City of Malibu Explores Legal Options for
Curbing Paparazzi
Law Creating Personal Safety
Buffer Zones Is under Consideration
While other cities have floundered in
efforts to curb what is viewed as aggressive and invasive
behavior by photographers who target celebrities, the City
of Malibu is preparing to enter the legal fray.
The photographers, most of whom are
freelance, are usually dubbed paparazzi, the plural of
paparazzo (from the name of a character in the Fellini film
“La Dolce Vita”).
They have come under increased public
fire for engaging in unsafe behavior in public places, such as
reckless driving and jostling people who block their shots.
At its quarterly goal-setting meeting last
week, the city council approved efforts to frame a measure to
address creation of “safety buffer zones” or other
ways to protect people from endangerment or harassment.
Mayor Pamela Conley Ulich said the
city’s approach could be to engage outside independent
counsel that reflects all sides of the U.S. Constitutional
issues “to draft and defend” an ordinance.

Written exercise A: In the article about Malibu and the paparazzi, what is the word "paparazzo" taken from?

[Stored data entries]
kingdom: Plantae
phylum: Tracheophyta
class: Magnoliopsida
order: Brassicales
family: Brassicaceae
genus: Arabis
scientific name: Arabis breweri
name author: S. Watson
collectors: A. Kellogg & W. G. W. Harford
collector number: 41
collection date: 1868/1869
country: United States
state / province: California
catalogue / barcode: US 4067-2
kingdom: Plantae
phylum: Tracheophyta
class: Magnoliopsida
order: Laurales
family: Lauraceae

Written exercise B: Reproduce the dried plant catalog records above line for line.

Right answer A: The name of a character in the Fellini film "La Dolce Vita."

Right answer B:
kingdom: Plantae
phylum: Tracheophyta
class: Magnoliopsida
order: Brassicales
family: Brassicaceae
genus: Arabis
scientific name: Arabis breweri
name author: S. Watson
collectors: A. Kellogg & W. G. W. Harford
collector number: 41
collection date: 1868/1869
country: United States
state / province: California
catalogue / barcode: US 4067-2
kingdom: Plantae
phylum: Tracheophyta
class: Magnoliopsida
order: Laurales
family: Lauraceae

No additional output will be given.